Endogenous risk aversion. A risk-neutral player choosing among discrete games behaves as if risk-averse. The implied CRRA coefficient exceeds log utility (Kelly’s \(\eta = 1\)) at low bankrolls and falls below it at high bankrolls, declining toward zero once all move-up thresholds are behind the player. Kelly is a reasonable approximation in the middle of the bankroll distribution but underestimates risk aversion where it matters most — at low bankrolls, where the option value of the next game is largest relative to current stakes.

OBM vs Kelly thresholds. OBM recommends moving up at 55% of the Kelly threshold for the first transition and around 91% for subsequent transitions. Two opposing forces shape this result: worse Sharpe ratios at higher stakes push the threshold above Kelly, while recursive pricing of the full optionality chain pulls it below. The chain effect dominates, especially at the first transition where all future games lie ahead.

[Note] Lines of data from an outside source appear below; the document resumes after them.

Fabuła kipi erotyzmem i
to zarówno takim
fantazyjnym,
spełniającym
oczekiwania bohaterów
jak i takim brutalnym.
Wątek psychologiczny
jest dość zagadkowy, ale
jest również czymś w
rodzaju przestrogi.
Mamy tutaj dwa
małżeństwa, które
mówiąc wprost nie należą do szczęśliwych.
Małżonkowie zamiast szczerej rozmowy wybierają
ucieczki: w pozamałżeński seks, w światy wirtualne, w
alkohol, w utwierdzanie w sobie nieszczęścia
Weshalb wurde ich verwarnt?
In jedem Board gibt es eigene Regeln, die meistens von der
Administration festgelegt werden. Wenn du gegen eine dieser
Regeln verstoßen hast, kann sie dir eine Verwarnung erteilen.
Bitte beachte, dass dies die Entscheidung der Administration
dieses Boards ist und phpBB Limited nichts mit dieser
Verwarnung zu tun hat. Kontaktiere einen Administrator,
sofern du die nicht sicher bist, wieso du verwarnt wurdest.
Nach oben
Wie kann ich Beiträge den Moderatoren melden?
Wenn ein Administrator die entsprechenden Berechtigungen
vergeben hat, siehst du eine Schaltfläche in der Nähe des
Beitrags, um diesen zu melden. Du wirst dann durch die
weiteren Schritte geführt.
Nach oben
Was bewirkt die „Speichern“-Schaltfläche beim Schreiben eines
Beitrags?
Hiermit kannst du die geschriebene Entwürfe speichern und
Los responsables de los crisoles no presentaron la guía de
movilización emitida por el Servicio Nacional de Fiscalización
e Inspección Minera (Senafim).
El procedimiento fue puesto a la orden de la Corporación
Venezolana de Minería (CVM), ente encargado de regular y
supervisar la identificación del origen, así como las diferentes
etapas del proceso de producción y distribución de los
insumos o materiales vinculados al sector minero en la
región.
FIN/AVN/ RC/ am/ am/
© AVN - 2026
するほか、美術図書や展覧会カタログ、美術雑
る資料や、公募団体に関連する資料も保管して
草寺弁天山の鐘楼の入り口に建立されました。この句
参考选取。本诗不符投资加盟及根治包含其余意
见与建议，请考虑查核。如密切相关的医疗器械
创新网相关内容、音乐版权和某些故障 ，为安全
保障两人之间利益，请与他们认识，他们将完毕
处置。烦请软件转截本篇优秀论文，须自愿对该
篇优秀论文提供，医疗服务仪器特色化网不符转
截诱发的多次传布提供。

Tournament extensions. BRM considerations are likely most consequential in tournament poker, in two distinct ways. The first is game selection: choosing which tournaments to enter involves the same discrete-choice structure as cash game selection, but with higher variance and larger buyins relative to bankroll, amplifying the option-value effects documented here. The second is more subtle: BRM interacts with in-tournament decision making. Standard chip EV (CEV) analysis fails to account for ICM — the non-linear relationship between chips and prize equity. On top of this, both CEV and ICM ignore the risk aversion that arises from bankroll considerations. A player with a limited bankroll should be more risk-averse at the final table than either framework suggests, because chips represent not just prize equity but future playing capital.